Is there documentation about all of the communication and data with Pritunl?
All of the SSO methods have a callback to auth.pritunl.com, and I believe that the VPN server itself also communicates back with Pritunl.
Some sort of a license check makes sense, but for security purposes I’m being asked what all data is ever sent to Pritunl, how Pritunl handles it, and any certifications Pritunl may have (i.e. SOC2, etc…).
Specifically around what data is sent and how Pritunl handles it. Additionally, are there any options that restrict communication with Pritunl to a license check?
The single sign-on is done with auth.pritunl.com to protect the licensed features. All of the secondary authentication methods including Okta Verify, OneLogin Protect, Duo, Yubikey and device authentication are done without involvement of the Pritunl auth servers. The user Oauth tokens are stored with the user email on the auth.pritunl.com servers. For SAML authentication nothing is stored.

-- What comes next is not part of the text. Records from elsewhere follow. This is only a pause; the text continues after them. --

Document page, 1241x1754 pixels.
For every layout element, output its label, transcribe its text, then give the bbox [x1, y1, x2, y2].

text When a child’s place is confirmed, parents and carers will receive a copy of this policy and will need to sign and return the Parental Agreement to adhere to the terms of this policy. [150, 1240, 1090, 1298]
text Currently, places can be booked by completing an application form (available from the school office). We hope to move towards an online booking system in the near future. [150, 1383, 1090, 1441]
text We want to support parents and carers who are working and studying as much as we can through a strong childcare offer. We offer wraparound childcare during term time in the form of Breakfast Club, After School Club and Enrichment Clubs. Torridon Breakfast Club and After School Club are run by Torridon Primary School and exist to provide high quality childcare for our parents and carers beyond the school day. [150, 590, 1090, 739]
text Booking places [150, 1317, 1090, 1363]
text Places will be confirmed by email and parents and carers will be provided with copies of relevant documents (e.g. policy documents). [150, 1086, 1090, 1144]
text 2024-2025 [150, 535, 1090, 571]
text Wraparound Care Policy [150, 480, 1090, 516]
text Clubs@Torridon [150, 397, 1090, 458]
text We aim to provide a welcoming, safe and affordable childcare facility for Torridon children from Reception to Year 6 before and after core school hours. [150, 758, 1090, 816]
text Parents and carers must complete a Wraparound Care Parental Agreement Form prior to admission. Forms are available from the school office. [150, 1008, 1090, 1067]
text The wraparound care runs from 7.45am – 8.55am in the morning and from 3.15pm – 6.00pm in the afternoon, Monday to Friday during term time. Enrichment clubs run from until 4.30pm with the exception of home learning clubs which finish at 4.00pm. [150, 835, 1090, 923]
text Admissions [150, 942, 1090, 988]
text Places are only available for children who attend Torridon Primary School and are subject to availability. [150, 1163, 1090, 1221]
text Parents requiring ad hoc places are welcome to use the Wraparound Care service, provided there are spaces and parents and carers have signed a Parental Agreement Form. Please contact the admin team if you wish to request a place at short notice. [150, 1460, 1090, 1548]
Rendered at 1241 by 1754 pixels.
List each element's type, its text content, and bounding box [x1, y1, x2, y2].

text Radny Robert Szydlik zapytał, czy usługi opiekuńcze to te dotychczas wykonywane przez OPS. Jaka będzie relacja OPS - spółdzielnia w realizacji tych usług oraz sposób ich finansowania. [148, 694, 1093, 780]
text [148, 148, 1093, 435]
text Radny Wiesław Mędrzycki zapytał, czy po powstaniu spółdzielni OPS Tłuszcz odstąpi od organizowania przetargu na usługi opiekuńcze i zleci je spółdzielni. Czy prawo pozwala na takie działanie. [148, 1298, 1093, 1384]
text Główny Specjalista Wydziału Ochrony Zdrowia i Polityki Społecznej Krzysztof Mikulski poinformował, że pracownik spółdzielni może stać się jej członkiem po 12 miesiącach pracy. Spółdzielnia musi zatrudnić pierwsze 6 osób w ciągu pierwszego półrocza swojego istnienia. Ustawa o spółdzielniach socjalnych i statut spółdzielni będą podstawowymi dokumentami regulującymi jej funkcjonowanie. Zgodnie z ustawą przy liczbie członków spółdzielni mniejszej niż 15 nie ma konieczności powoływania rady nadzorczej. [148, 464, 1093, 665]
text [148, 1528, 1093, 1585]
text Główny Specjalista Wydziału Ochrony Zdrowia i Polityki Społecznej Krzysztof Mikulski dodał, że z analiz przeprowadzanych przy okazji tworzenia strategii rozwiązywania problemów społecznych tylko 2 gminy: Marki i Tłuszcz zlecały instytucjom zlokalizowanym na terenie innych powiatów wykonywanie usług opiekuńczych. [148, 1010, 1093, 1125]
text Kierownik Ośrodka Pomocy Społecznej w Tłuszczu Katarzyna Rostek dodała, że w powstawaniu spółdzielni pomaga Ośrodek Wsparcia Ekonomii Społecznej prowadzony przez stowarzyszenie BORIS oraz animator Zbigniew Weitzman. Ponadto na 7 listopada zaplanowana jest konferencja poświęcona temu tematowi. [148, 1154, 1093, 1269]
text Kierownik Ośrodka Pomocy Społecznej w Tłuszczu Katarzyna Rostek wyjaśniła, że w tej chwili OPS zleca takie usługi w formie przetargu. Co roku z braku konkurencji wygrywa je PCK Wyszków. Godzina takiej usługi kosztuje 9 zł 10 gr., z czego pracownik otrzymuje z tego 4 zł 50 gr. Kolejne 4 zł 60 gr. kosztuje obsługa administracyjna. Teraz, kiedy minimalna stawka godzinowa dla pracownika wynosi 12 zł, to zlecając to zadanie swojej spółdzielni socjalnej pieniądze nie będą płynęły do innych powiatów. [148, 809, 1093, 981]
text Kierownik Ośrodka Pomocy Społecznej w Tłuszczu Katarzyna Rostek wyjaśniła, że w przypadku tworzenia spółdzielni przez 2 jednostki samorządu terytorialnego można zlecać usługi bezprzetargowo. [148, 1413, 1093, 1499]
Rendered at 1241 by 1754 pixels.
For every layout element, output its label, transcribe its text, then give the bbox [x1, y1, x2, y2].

Using both a primary and secondary authentication method will ensure the system will remain secure if one is breached. Device Authentication will provide the highest level of security and it is not dependent on any third party services. This will also provide the best protection from phishing attacks. The High Security documentation provides information on configuring the server for high security environments.
The license check sends the license key and the license server stores the IP address of the server that sent the license check. There are no third party certifications of Pritunl.
There is an option to configure a dedicated license and authentication server. This was added for customers that require a fully isolated system to be hosted on their infrastructure. You can contact support if this is required but it is significantly more expensive than the standard enterprise subscriptions.
Thanks for the response! Just to clarify, without a secondary authentication method, Pritunl keeps enough information to log into both the web server and the vpn as any user who has connected? Or am I connecting the dots incorrectly?
With Google single sign-on the Pritunl registered application is used and the database has enough information to authenticate with those Google accounts. With the other Oauth providers the keys are not stored and there isn’t enough information stored to authenticate those accounts with the stored data alone. With SAML none of the data is stored. All of the Oauth usage is scoped to very limited profile information. There are API keys configured with many of the providers, these are used only locally to query the provider to check if the account is active. This is done on each VPN connection and every 30 minutes while a user is connected to prevent a deleted or disabled single sign-on account from connecting.
Without a secondary method the Pritunl auth servers could be exploited to connect to a VPN server as a single sign-on user. This is true of the single sign-on providers also. The administrator web console does not use single sign-on.